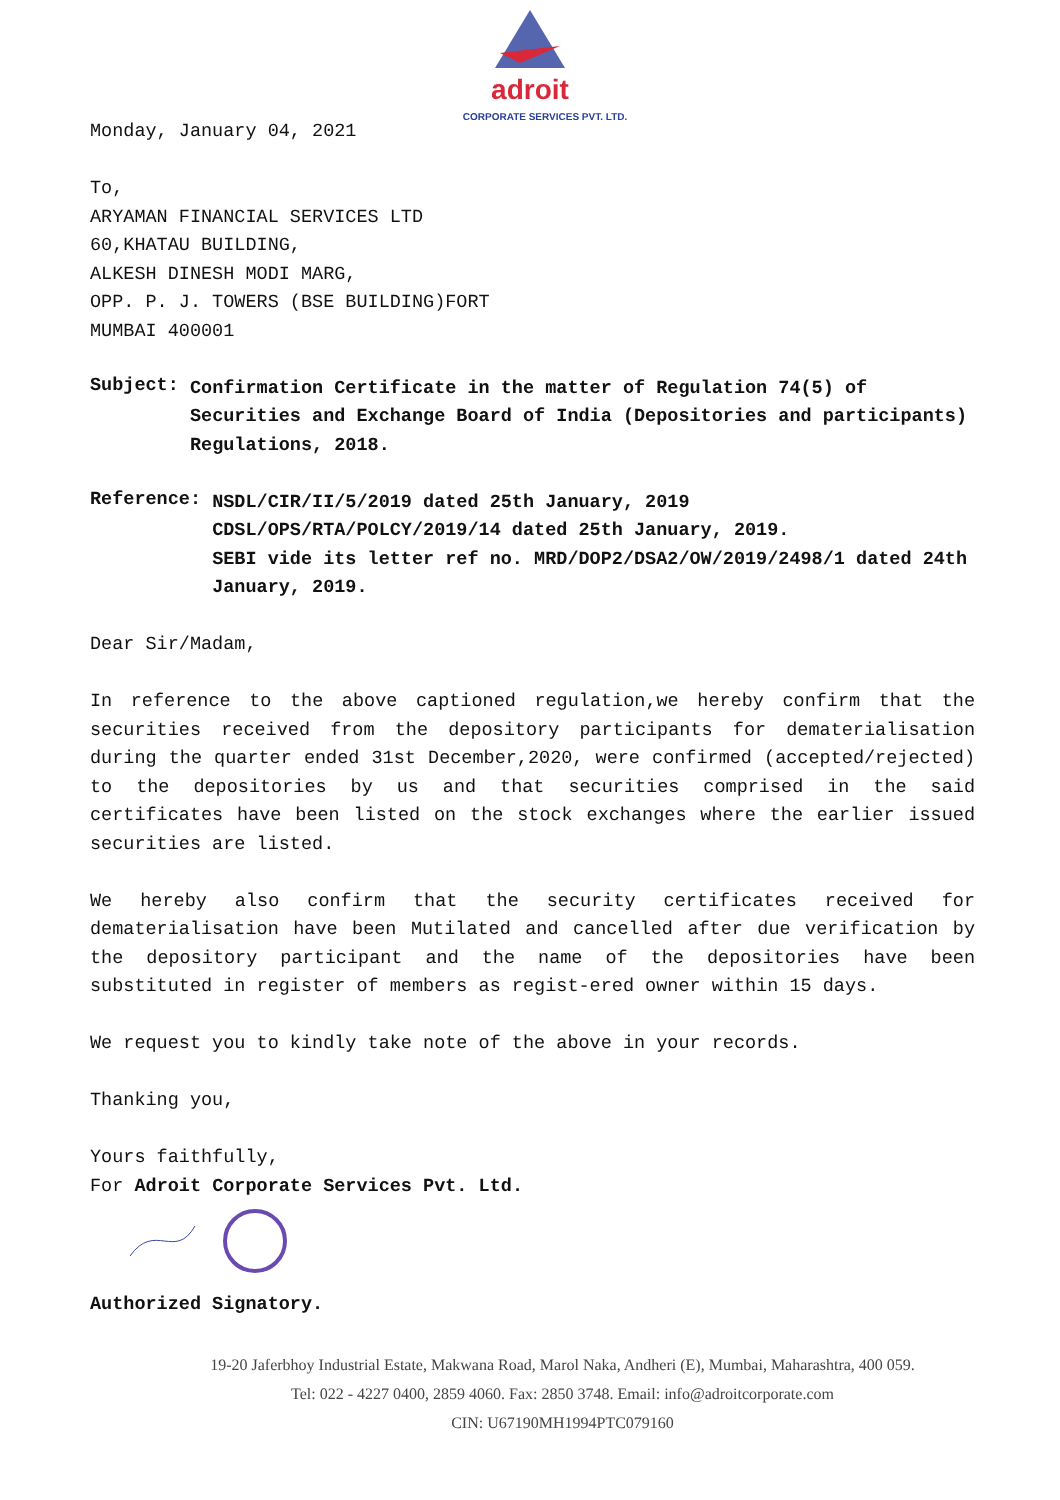adroit
CORPORATE SERVICES PVT. LTD.
Monday, January 04, 2021
To,
ARYAMAN FINANCIAL SERVICES LTD
60,KHATAU BUILDING,
ALKESH DINESH MODI MARG,
OPP. P. J. TOWERS (BSE BUILDING)FORT
MUMBAI 400001
Subject:
Confirmation Certificate in the matter of Regulation 74(5) of Securities and Exchange Board of India (Depositories and participants) Regulations, 2018.
Reference:
NSDL/CIR/II/5/2019 dated 25th January, 2019
CDSL/OPS/RTA/POLCY/2019/14 dated 25th January, 2019.
SEBI vide its letter ref no. MRD/DOP2/DSA2/OW/2019/2498/1 dated 24th January, 2019.
Dear Sir/Madam,
In reference to the above captioned regulation,we hereby confirm that the securities received from the depository participants for dematerialisation during the quarter ended 31st December,2020, were confirmed (accepted/rejected) to the depositories by us and that securities comprised in the said certificates have been listed on the stock exchanges where the earlier issued securities are listed.
We hereby also confirm that the security certificates received for dematerialisation have been Mutilated and cancelled after due verification by the depository participant and the name of the depositories have been substituted in register of members as regist-ered owner within 15 days.
We request you to kindly take note of the above in your records.
Thanking you,
Yours faithfully,
For Adroit Corporate Services Pvt. Ltd.
Authorized Signatory.
19-20 Jaferbhoy Industrial Estate, Makwana Road, Marol Naka, Andheri (E), Mumbai, Maharashtra, 400 059.
Tel: 022 - 4227 0400, 2859 4060. Fax: 2850 3748. Email: info@adroitcorporate.com
CIN: U67190MH1994PTC079160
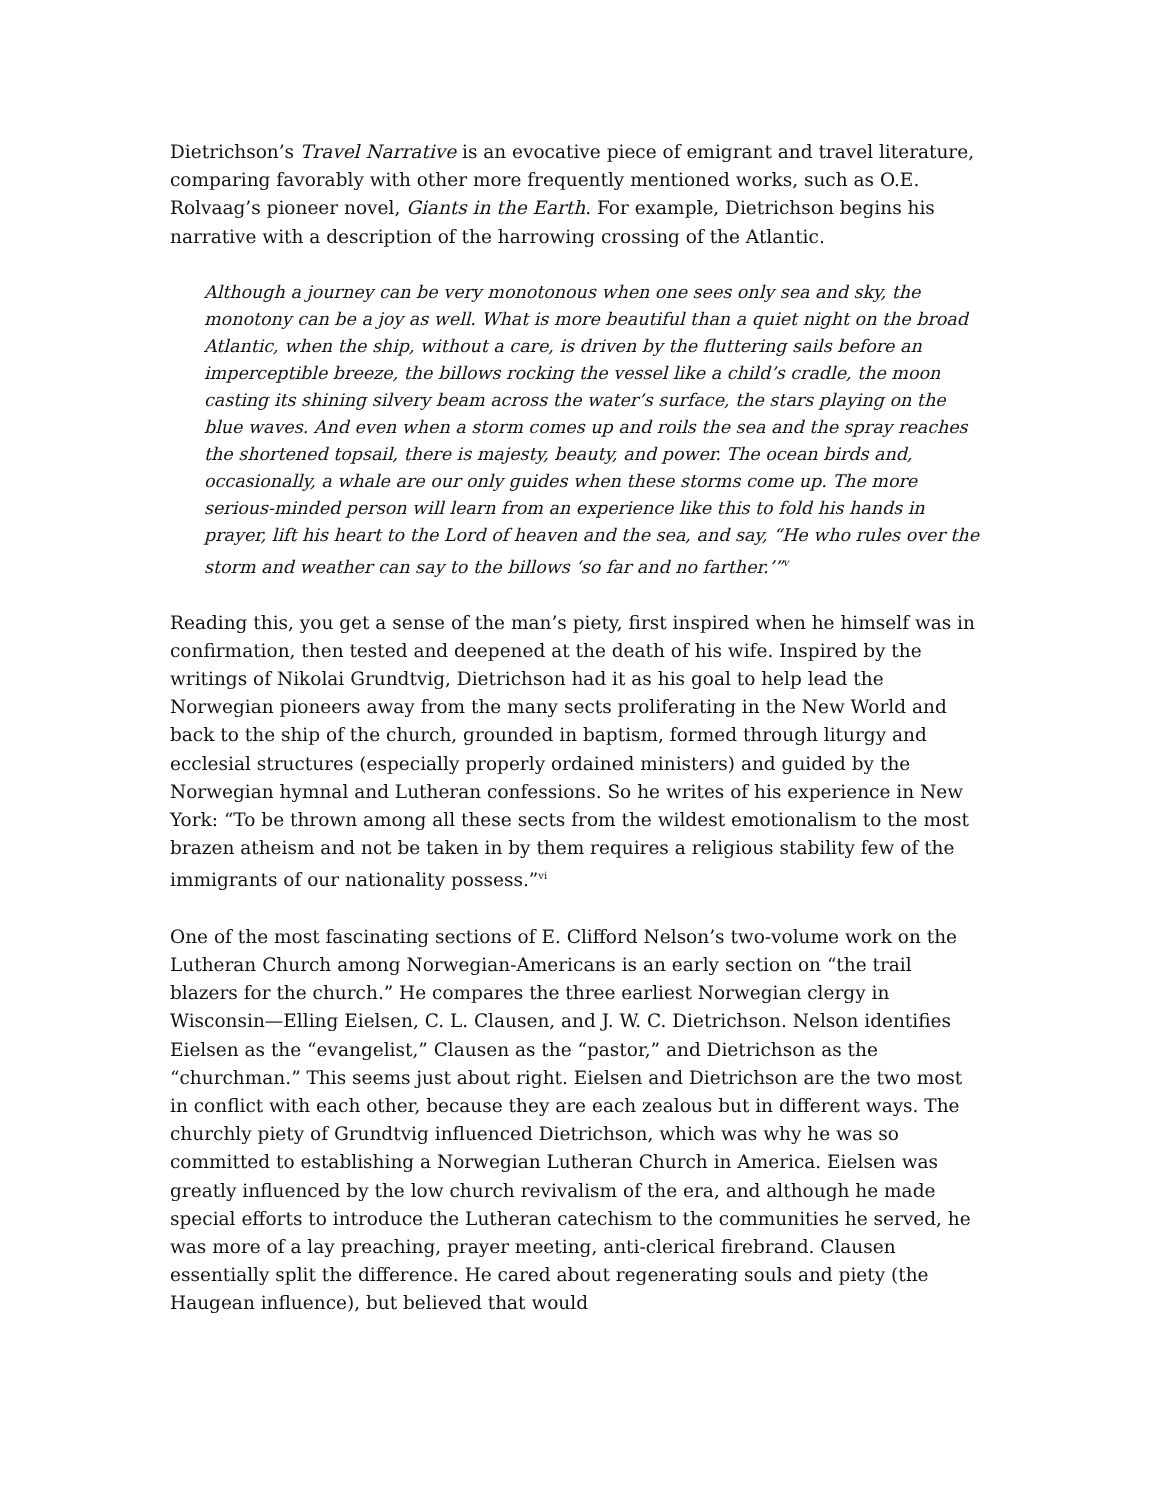Dietrichson’s Travel Narrative is an evocative piece of emigrant and travel literature, comparing favorably with other more frequently mentioned works, such as O.E. Rolvaag’s pioneer novel, Giants in the Earth. For example, Dietrichson begins his narrative with a description of the harrowing crossing of the Atlantic.
Although a journey can be very monotonous when one sees only sea and sky, the monotony can be a joy as well. What is more beautiful than a quiet night on the broad Atlantic, when the ship, without a care, is driven by the fluttering sails before an imperceptible breeze, the billows rocking the vessel like a child’s cradle, the moon casting its shining silvery beam across the water’s surface, the stars playing on the blue waves. And even when a storm comes up and roils the sea and the spray reaches the shortened topsail, there is majesty, beauty, and power. The ocean birds and, occasionally, a whale are our only guides when these storms come up. The more serious-minded person will learn from an experience like this to fold his hands in prayer, lift his heart to the Lord of heaven and the sea, and say, “He who rules over the storm and weather can say to the billows ‘so far and no farther.’”<sup>v</sup>
Reading this, you get a sense of the man’s piety, first inspired when he himself was in confirmation, then tested and deepened at the death of his wife. Inspired by the writings of Nikolai Grundtvig, Dietrichson had it as his goal to help lead the Norwegian pioneers away from the many sects proliferating in the New World and back to the ship of the church, grounded in baptism, formed through liturgy and ecclesial structures (especially properly ordained ministers) and guided by the Norwegian hymnal and Lutheran confessions. So he writes of his experience in New York: “To be thrown among all these sects from the wildest emotionalism to the most brazen atheism and not be taken in by them requires a religious stability few of the immigrants of our nationality possess.”<sup>vi</sup>
One of the most fascinating sections of E. Clifford Nelson’s two-volume work on the Lutheran Church among Norwegian-Americans is an early section on “the trail blazers for the church.” He compares the three earliest Norwegian clergy in Wisconsin—Elling Eielsen, C. L. Clausen, and J. W. C. Dietrichson. Nelson identifies Eielsen as the “evangelist,” Clausen as the “pastor,” and Dietrichson as the “churchman.” This seems just about right. Eielsen and Dietrichson are the two most in conflict with each other, because they are each zealous but in different ways. The churchly piety of Grundtvig influenced Dietrichson, which was why he was so committed to establishing a Norwegian Lutheran Church in America. Eielsen was greatly influenced by the low church revivalism of the era, and although he made special efforts to introduce the Lutheran catechism to the communities he served, he was more of a lay preaching, prayer meeting, anti-clerical firebrand. Clausen essentially split the difference. He cared about regenerating souls and piety (the Haugean influence), but believed that would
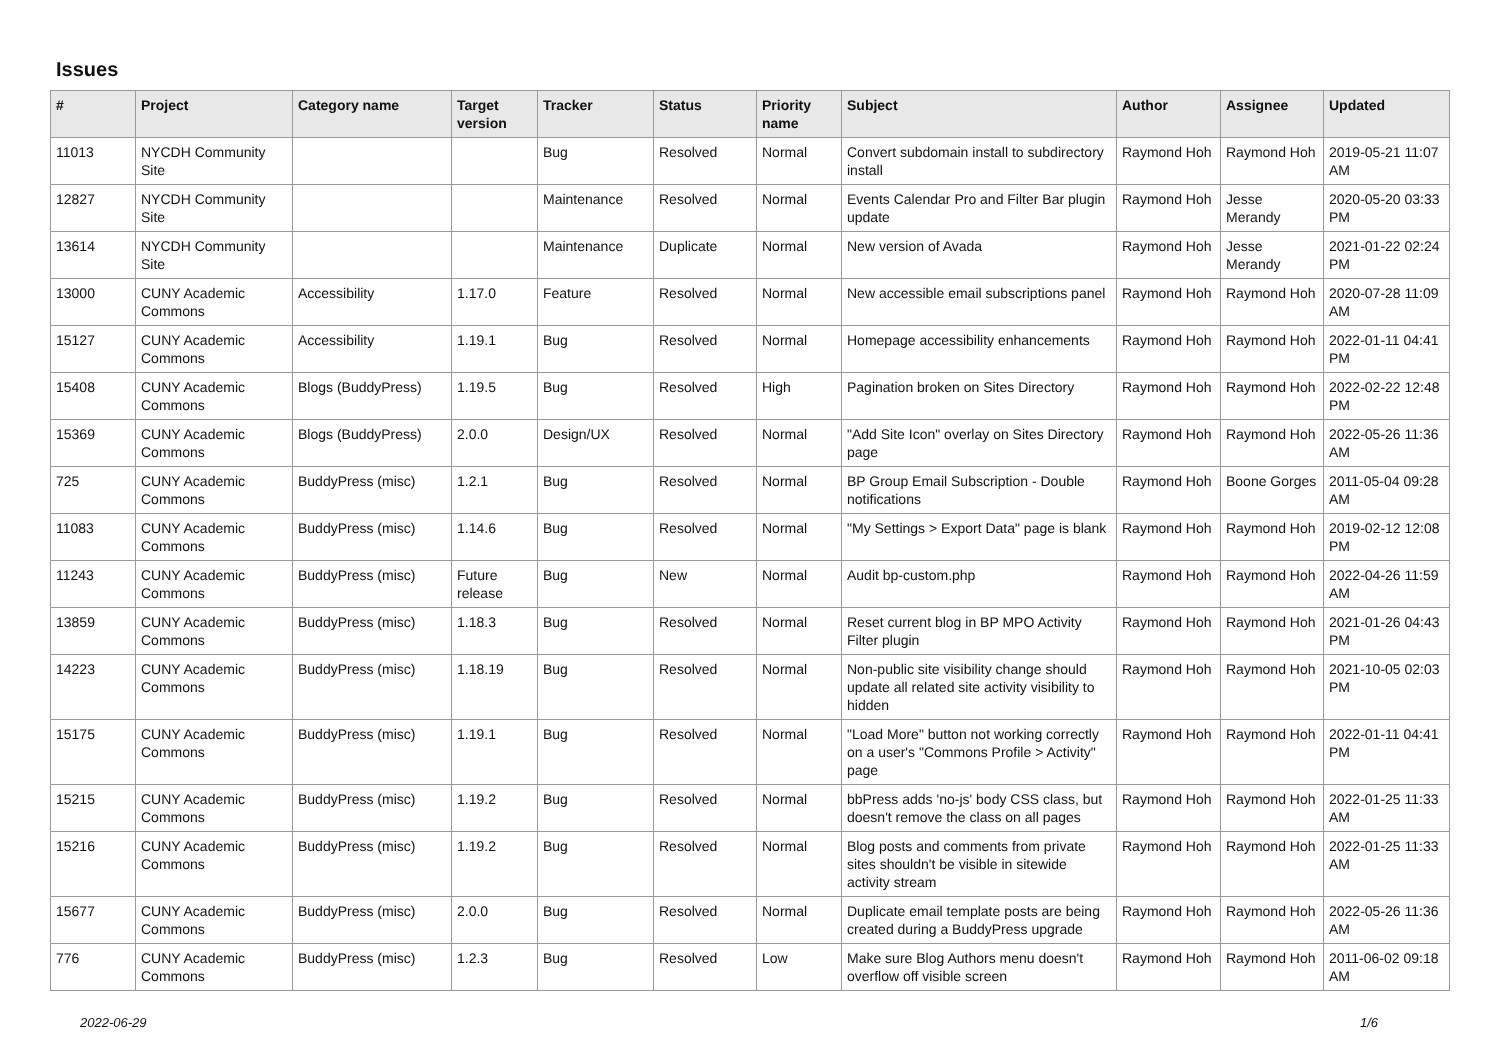Issues
| # | Project | Category name | Target version | Tracker | Status | Priority name | Subject | Author | Assignee | Updated |
| --- | --- | --- | --- | --- | --- | --- | --- | --- | --- | --- |
| 11013 | NYCDH Community Site | | | Bug | Resolved | Normal | Convert subdomain install to subdirectory install | Raymond Hoh | Raymond Hoh | 2019-05-21 11:07 AM |
| 12827 | NYCDH Community Site | | | Maintenance | Resolved | Normal | Events Calendar Pro and Filter Bar plugin update | Raymond Hoh | Jesse Merandy | 2020-05-20 03:33 PM |
| 13614 | NYCDH Community Site | | | Maintenance | Duplicate | Normal | New version of Avada | Raymond Hoh | Jesse Merandy | 2021-01-22 02:24 PM |
| 13000 | CUNY Academic Commons | Accessibility | 1.17.0 | Feature | Resolved | Normal | New accessible email subscriptions panel | Raymond Hoh | Raymond Hoh | 2020-07-28 11:09 AM |
| 15127 | CUNY Academic Commons | Accessibility | 1.19.1 | Bug | Resolved | Normal | Homepage accessibility enhancements | Raymond Hoh | Raymond Hoh | 2022-01-11 04:41 PM |
| 15408 | CUNY Academic Commons | Blogs (BuddyPress) | 1.19.5 | Bug | Resolved | High | Pagination broken on Sites Directory | Raymond Hoh | Raymond Hoh | 2022-02-22 12:48 PM |
| 15369 | CUNY Academic Commons | Blogs (BuddyPress) | 2.0.0 | Design/UX | Resolved | Normal | "Add Site Icon" overlay on Sites Directory page | Raymond Hoh | Raymond Hoh | 2022-05-26 11:36 AM |
| 725 | CUNY Academic Commons | BuddyPress (misc) | 1.2.1 | Bug | Resolved | Normal | BP Group Email Subscription - Double notifications | Raymond Hoh | Boone Gorges | 2011-05-04 09:28 AM |
| 11083 | CUNY Academic Commons | BuddyPress (misc) | 1.14.6 | Bug | Resolved | Normal | "My Settings > Export Data" page is blank | Raymond Hoh | Raymond Hoh | 2019-02-12 12:08 PM |
| 11243 | CUNY Academic Commons | BuddyPress (misc) | Future release | Bug | New | Normal | Audit bp-custom.php | Raymond Hoh | Raymond Hoh | 2022-04-26 11:59 AM |
| 13859 | CUNY Academic Commons | BuddyPress (misc) | 1.18.3 | Bug | Resolved | Normal | Reset current blog in BP MPO Activity Filter plugin | Raymond Hoh | Raymond Hoh | 2021-01-26 04:43 PM |
| 14223 | CUNY Academic Commons | BuddyPress (misc) | 1.18.19 | Bug | Resolved | Normal | Non-public site visibility change should update all related site activity visibility to hidden | Raymond Hoh | Raymond Hoh | 2021-10-05 02:03 PM |
| 15175 | CUNY Academic Commons | BuddyPress (misc) | 1.19.1 | Bug | Resolved | Normal | "Load More" button not working correctly on a user's "Commons Profile > Activity" page | Raymond Hoh | Raymond Hoh | 2022-01-11 04:41 PM |
| 15215 | CUNY Academic Commons | BuddyPress (misc) | 1.19.2 | Bug | Resolved | Normal | bbPress adds 'no-js' body CSS class, but doesn't remove the class on all pages | Raymond Hoh | Raymond Hoh | 2022-01-25 11:33 AM |
| 15216 | CUNY Academic Commons | BuddyPress (misc) | 1.19.2 | Bug | Resolved | Normal | Blog posts and comments from private sites shouldn't be visible in sitewide activity stream | Raymond Hoh | Raymond Hoh | 2022-01-25 11:33 AM |
| 15677 | CUNY Academic Commons | BuddyPress (misc) | 2.0.0 | Bug | Resolved | Normal | Duplicate email template posts are being created during a BuddyPress upgrade | Raymond Hoh | Raymond Hoh | 2022-05-26 11:36 AM |
| 776 | CUNY Academic Commons | BuddyPress (misc) | 1.2.3 | Bug | Resolved | Low | Make sure Blog Authors menu doesn't overflow off visible screen | Raymond Hoh | Raymond Hoh | 2011-06-02 09:18 AM |
2022-06-29 1/6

--------

__YOUR INSTRUCTIONS__.
Scan the data above line by line. Please say how many lines hold the word "BUILDING", and give only that number.

__FINISHED EXERCISE__.
2